### WHAT TO WORK ON
[A] Reproduce the segment of the Čech complex passage below, from "Let $q\colon M^n\to" up to and including "renaming of vertices.".
[B] Using the Čech complex passage below, answer these questions:
(i) According to the proof of Lemma 3, what does the first expression in the min of expression (1) ensure?
(ii) What is the codomain of the map f?
(iii) For which values of k does an element of the image of f specify whether every k-tuple of points has a simplex spanning it?
[C] Carry the Čech complex passage below forward, beginning right after its final sentence.

### PASSAGE FOR REVIEW
Lemma 3: The map $\pi_v$ is continuous on $M^v\times \R_{>0}$.

Proof: Every $(Q,s)\in (\pi_v')^{-1}(3)$ has an open ball of radius $\max_{i,j}\{d(\pi_v(Q)_i,\pi_v(Q)_j)\}/2-s$ around it that is still contained within $(\pi_v')^{-1}(3)$. Similarly, every $(Q,s)\in (\pi_v')^{-1}(2a)$ has an open ball of radius $$\min\left\{\frac12\text{diam}\left(\bigcap_{i=1}^{|v|}B(\pi_v(Q)_i,s)\right),\max_{i,j}\{d(\pi_v(Q)_i,\pi_v(Q)_j)\}\right\} \hspace{2cm} (1)$$ around it that is still contained within $(\pi_v')^{-1}(2a)$. The first expression in the $\min$ makes sure the intersection is non-empty, and the second expression makes sure all elements of $Q$ are not the same.

The set $(\pi_v')^{-1}(1<2a)$ is open by the same argument as for $2a\in A$, enlarging the open ball by removing the second expression in the $\min$ of expression (1). Finally, the set $(\pi_v')^{-1}(2a>2b<3)$ is open by the same argument, now enlarging the ball used for $2a\in A$ by removing the first expression in the $\min$ of expression (1). $\square$

Let $q\colon M^n\to \Ran^{\leqslant n}(M)$ be the natural quotient map, and $\check C\colon \Ran^{\leqslant n}(M)\times \R_{>0}\to SC$ be the Čech simplical complex map. For the next propositions, we will use two maps $f$ and $g$ defined as $$\begin{array}{r c l} f\colon M^n\times \R_{>0} & \to & A^{2^n-n-1}, \\ (P,t) & \mapsto & \prod_{v\in T} \pi_v'(P,t), \end{array} \hspace{2cm} \begin{array}{r c l} g\colon \im(f) & \to & SC, \\ f(P,t) & \mapsto & \check C(q(P),t).\end{array}$$ The map $g$ is well-defined because $a\in A^{2^n-n-1}$ with non-empty preimage in $M^n\times \R_{>0}$ specifies whether or not every $k$-tuple of points has a simplex spanning it, for all $k=2,\dots,n$. This defines a unique simplicial complex, so choosing any $(P,t)\in f^{-1}(a)$ will give the same Čech complex, up to renaming of vertices.

### PROVIDED MATERIAL

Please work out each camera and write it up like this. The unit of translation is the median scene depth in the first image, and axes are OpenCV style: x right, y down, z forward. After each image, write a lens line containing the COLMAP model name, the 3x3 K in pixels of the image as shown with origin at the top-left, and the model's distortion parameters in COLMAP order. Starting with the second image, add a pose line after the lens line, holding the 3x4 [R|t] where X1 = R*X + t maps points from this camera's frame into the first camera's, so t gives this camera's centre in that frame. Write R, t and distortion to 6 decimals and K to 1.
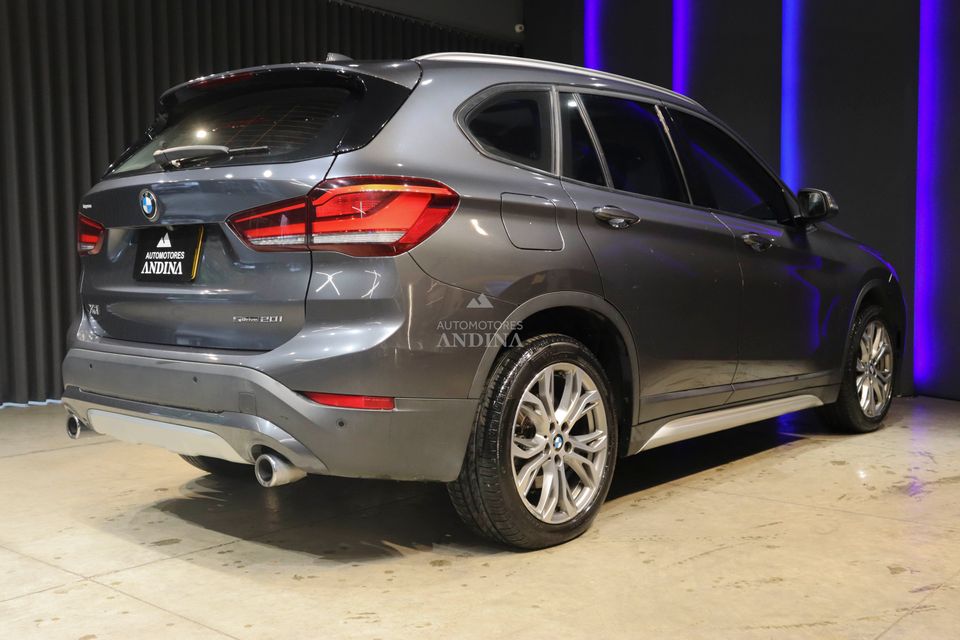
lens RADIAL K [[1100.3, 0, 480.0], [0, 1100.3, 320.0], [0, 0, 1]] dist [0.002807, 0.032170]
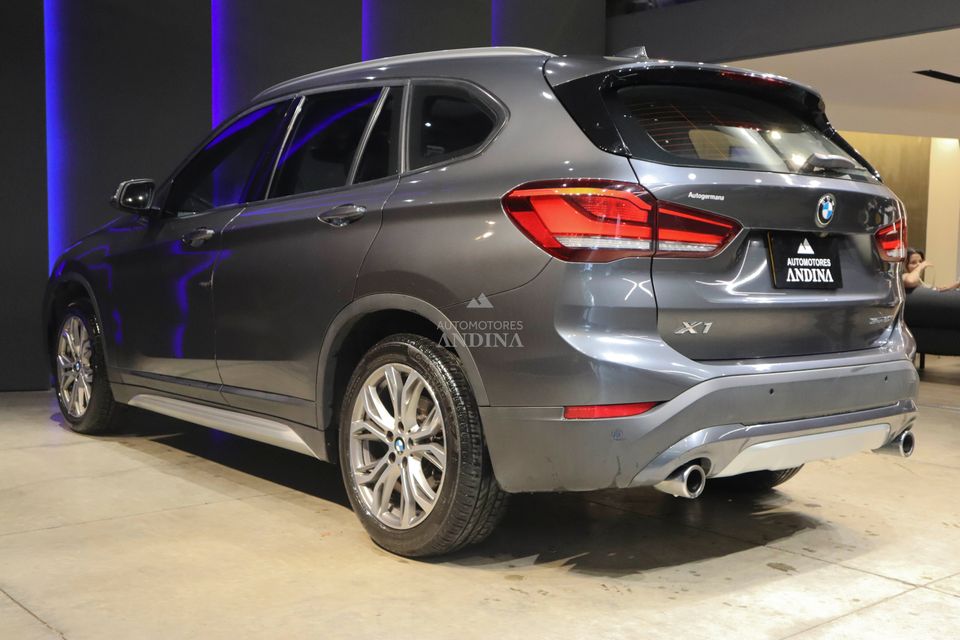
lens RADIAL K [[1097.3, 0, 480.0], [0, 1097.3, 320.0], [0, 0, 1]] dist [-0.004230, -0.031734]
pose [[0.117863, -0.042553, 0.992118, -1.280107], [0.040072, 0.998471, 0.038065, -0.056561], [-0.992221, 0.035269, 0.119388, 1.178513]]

--

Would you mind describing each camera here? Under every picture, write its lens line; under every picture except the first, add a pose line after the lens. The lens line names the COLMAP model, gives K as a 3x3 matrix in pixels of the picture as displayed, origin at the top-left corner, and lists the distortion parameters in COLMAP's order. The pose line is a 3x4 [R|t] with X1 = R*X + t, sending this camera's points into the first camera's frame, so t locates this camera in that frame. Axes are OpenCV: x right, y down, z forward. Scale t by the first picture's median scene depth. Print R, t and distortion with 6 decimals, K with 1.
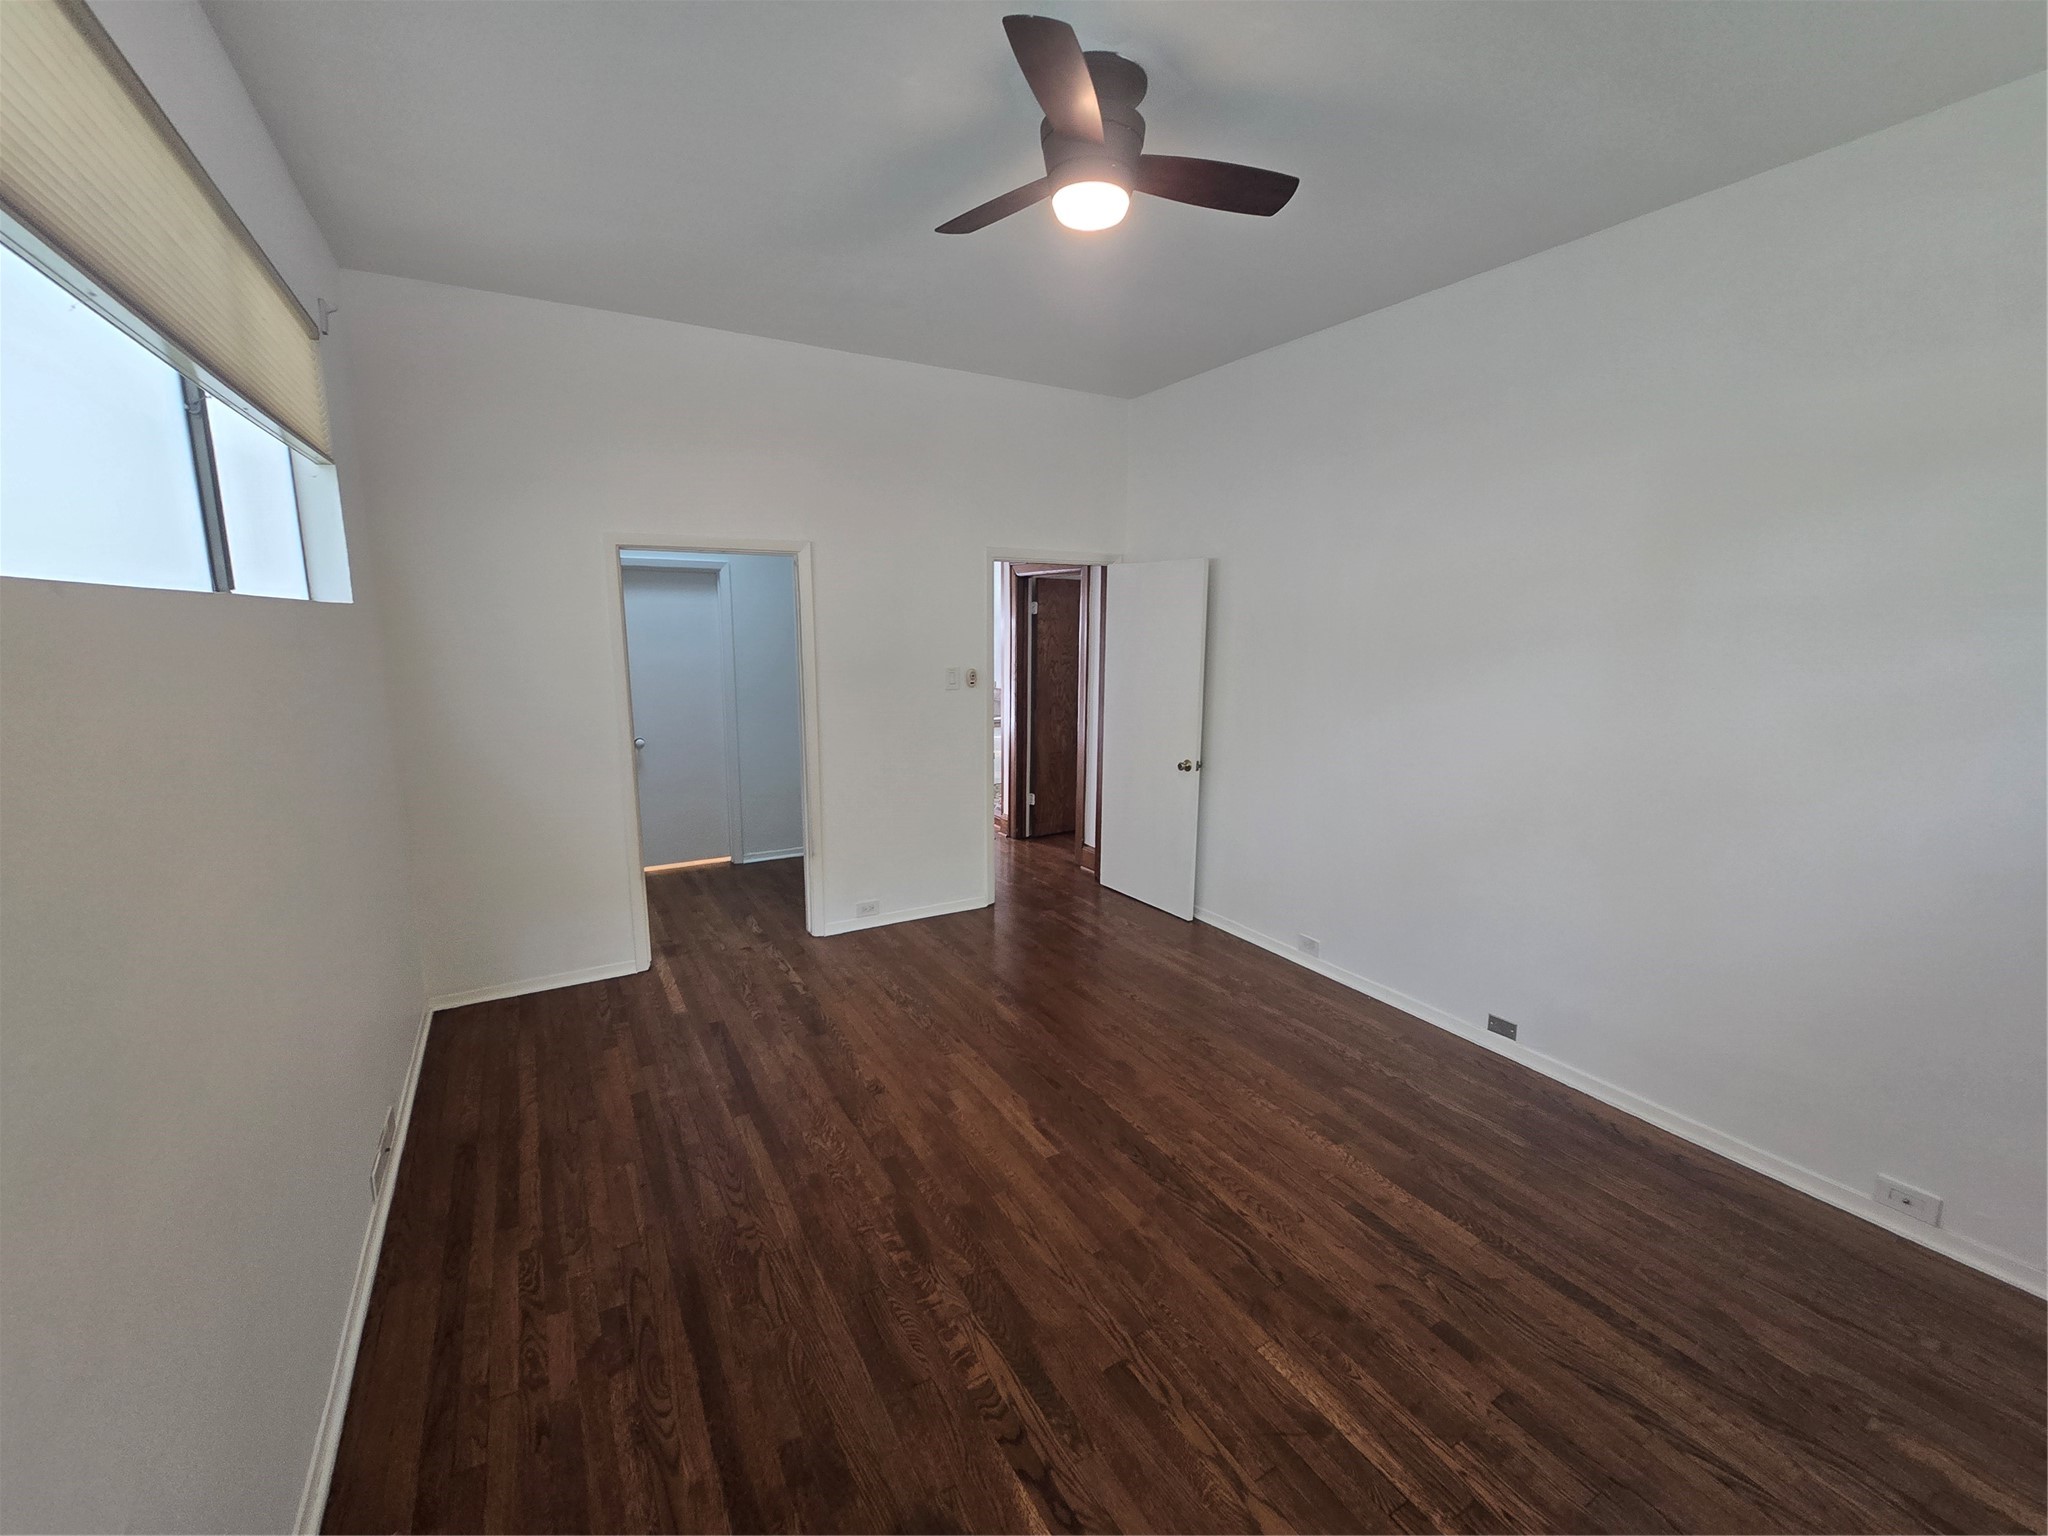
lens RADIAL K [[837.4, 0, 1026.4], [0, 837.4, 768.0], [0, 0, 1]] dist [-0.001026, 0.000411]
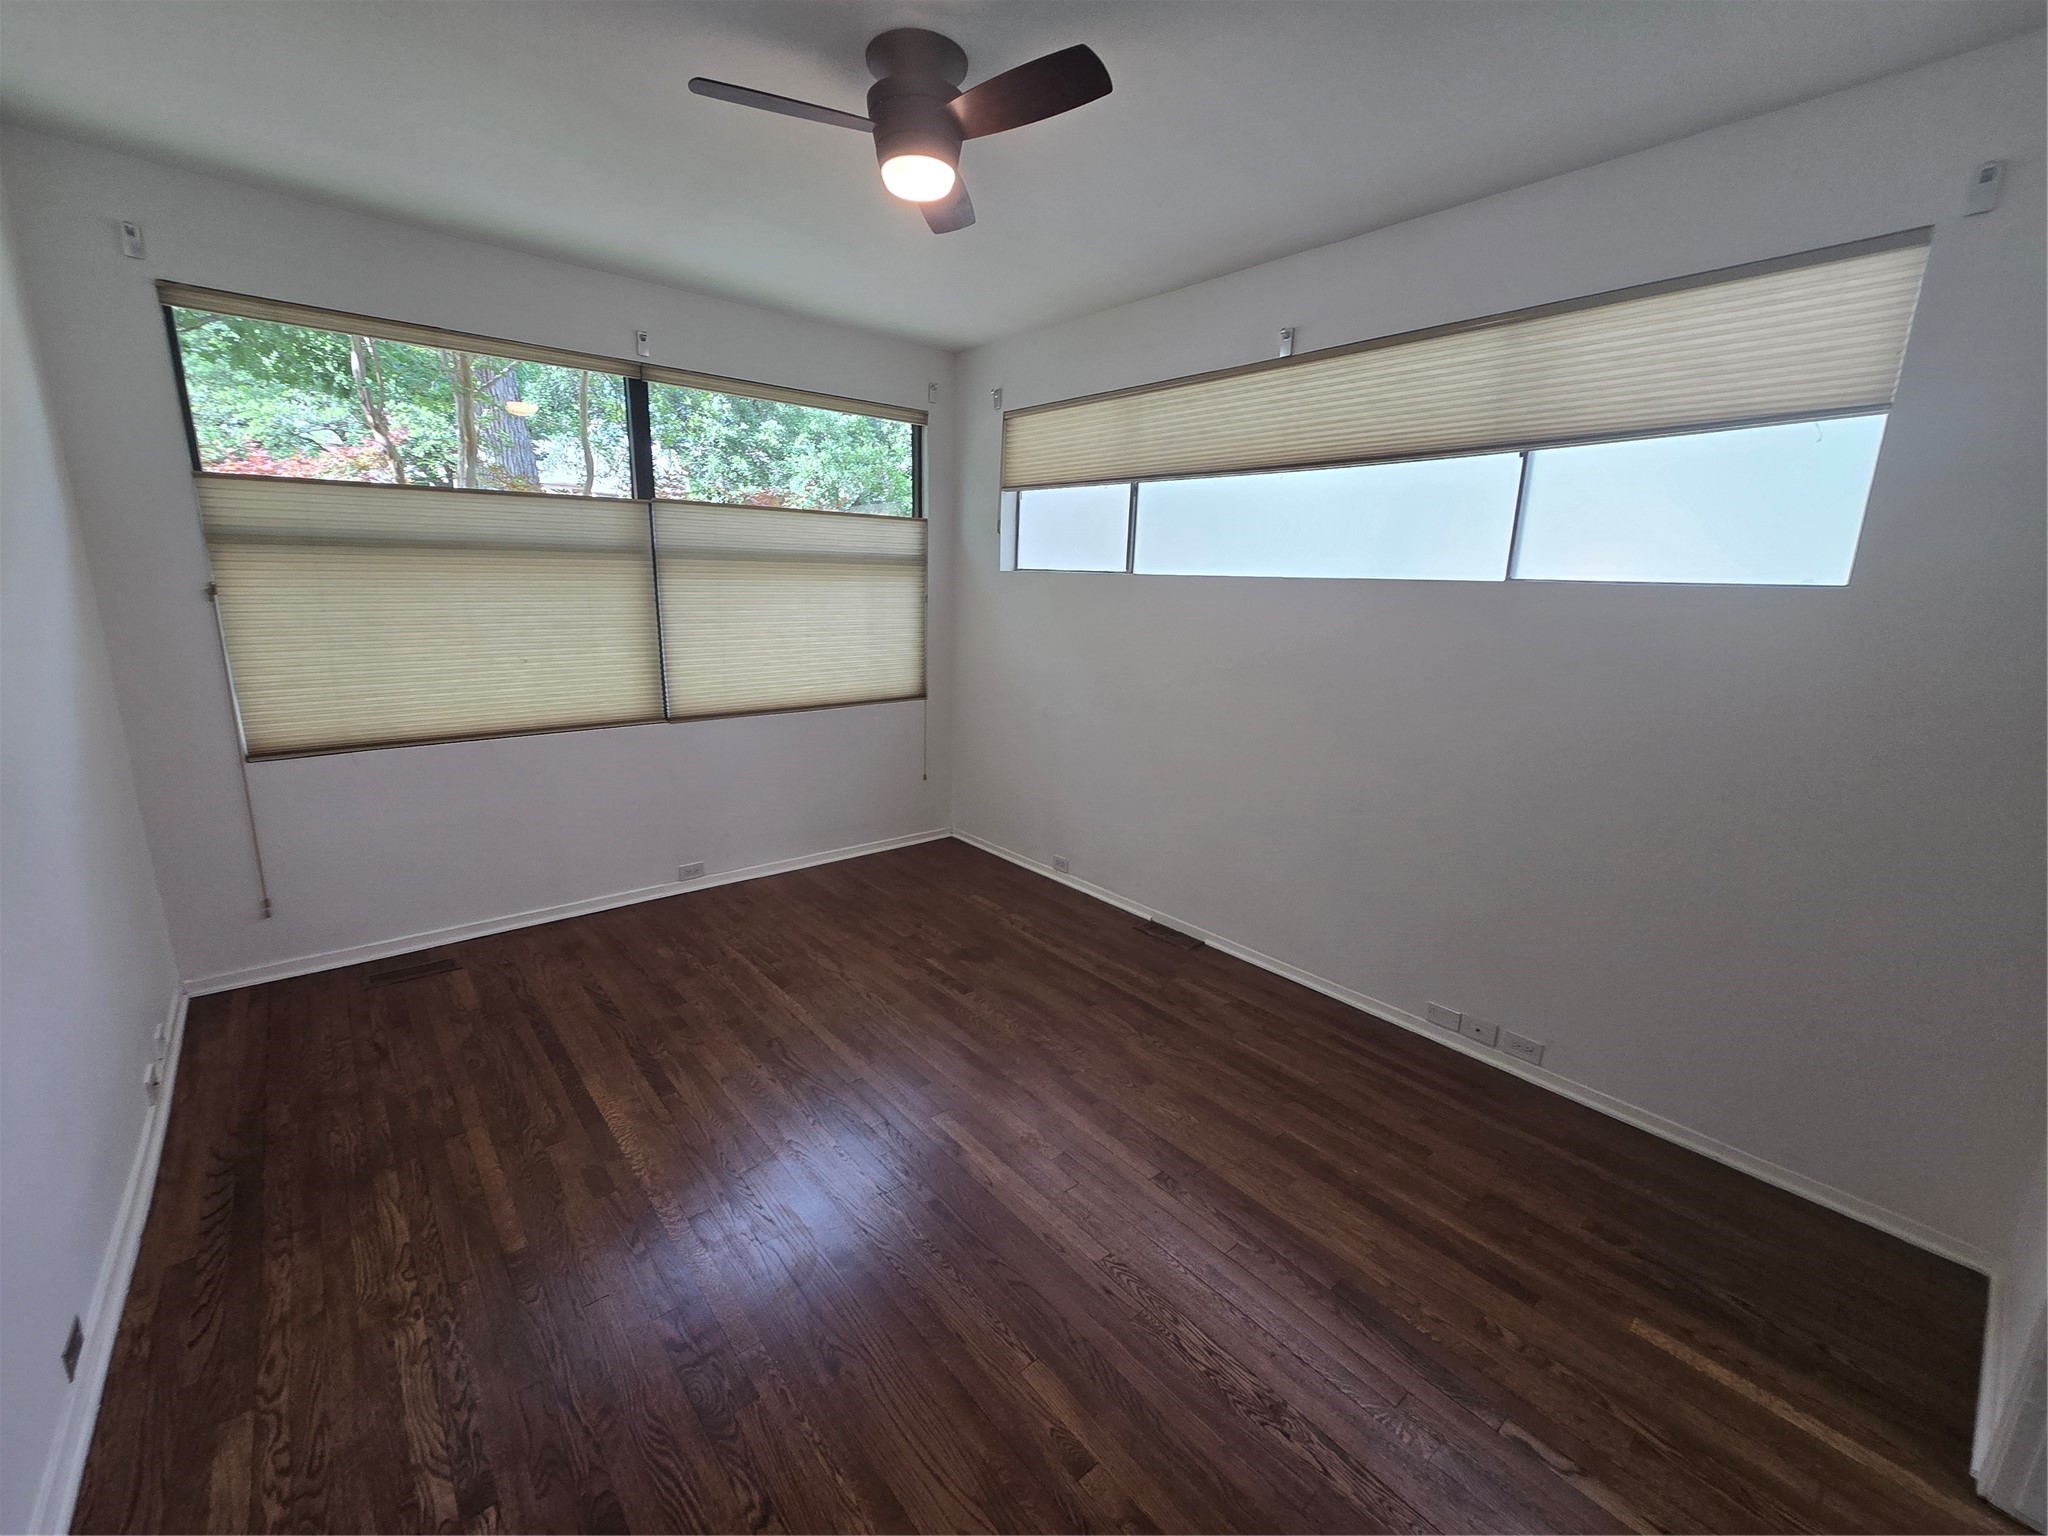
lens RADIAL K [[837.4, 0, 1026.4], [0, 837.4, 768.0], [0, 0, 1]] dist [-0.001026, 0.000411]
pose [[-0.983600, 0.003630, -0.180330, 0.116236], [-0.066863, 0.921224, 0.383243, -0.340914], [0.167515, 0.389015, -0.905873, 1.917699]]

### ANSWERS PROVIDED
[A]
Let $q\colon M^n\to \Ran^{\leqslant n}(M)$ be the natural quotient map, and $\check C\colon \Ran^{\leqslant n}(M)\times \R_{>0}\to SC$ be the Čech simplical complex map. For the next propositions, we will use two maps $f$ and $g$ defined as $$\begin{array}{r c l} f\colon M^n\times \R_{>0} & \to & A^{2^n-n-1}, \\ (P,t) & \mapsto & \prod_{v\in T} \pi_v'(P,t), \end{array} \hspace{2cm} \begin{array}{r c l} g\colon \im(f) & \to & SC, \\ f(P,t) & \mapsto & \check C(q(P),t).\end{array}$$ The map $g$ is well-defined because $a\in A^{2^n-n-1}$ with non-empty preimage in $M^n\times \R_{>0}$ specifies whether or not every $k$-tuple of points has a simplex spanning it, for all $k=2,\dots,n$. This defines a unique simplicial complex, so choosing any $(P,t)\in f^{-1}(a)$ will give the same Čech complex, up to renaming of vertices.

[B]
(i) It makes sure the intersection is non-empty.
(ii) $A^{2^n-n-1}$.
(iii) For all $k=2,\dots,n$.

[C]
Proposition: The map $f\colon M^n\times \R_{>0} \to A^{2^n-n-1}$ is continuous.

Proof: Let $a\in A^{2^n-n-1}$ and suppose that $f^{-1}(a)\neq \emptyset$. Let $a_i\in A$ be in the $i$th factor of $a$, and $r_i$ the radius of the open ball decreed by Lemma 3 to still be within $(\pi_v')^{-1}(a_i)$, where $v$ is the $i$th tuple in the chosen order on $T$. Then every $(P,t)\in f^{-1}(a)$ has an open ball of radius $\min_i\{r_i\}$ around it that is still contained within $f^{-1}(a)$, so $f$ is continuous. $\square$

Proposition: The map $g$ is monotonic.

 Note that any relation $S\leqslant_{SC}S'$ may be split up as a chain of relations $S=T_1\leqslant_{SC} \cdots \leqslant_{SC} T_\ell=S'$, where the only differences between $T_i$ and $T_{i+1}$ are either (i) $T_i$ has a $k$-simplex $\sigma$ that $T_{i+1}$ does not have, or (ii) where $T_i$ has a single 0-simplex where a $k$-simplex $\sigma$ and all its faces used to be in $T_{i+1}$. Hence it suffices to show that properties 1 and 2 of Definition 1 are satisfied in cases (i) and (ii).

Proof: Case (i): Suppose that $S\leqslant_{SC}S'$, and take $a\in g^{-1}(S)$, $a'\in g^{-1}(S')$ with $a\leqslant_A a'$. If there is $b\in g^{-1}(S)$ and $b'\in g^{-1}(S')$ such that $b'\leqslant_A b$, then $g(b)$ has the $k$-simplex $\sigma$ that $g(b')$ does not have, but since $b'$ is ordered lower than $b$, it must be that this $k$-simplex has collapsed to a point. Then we would be in case (ii), a contradiction, so property 1 holds in this case.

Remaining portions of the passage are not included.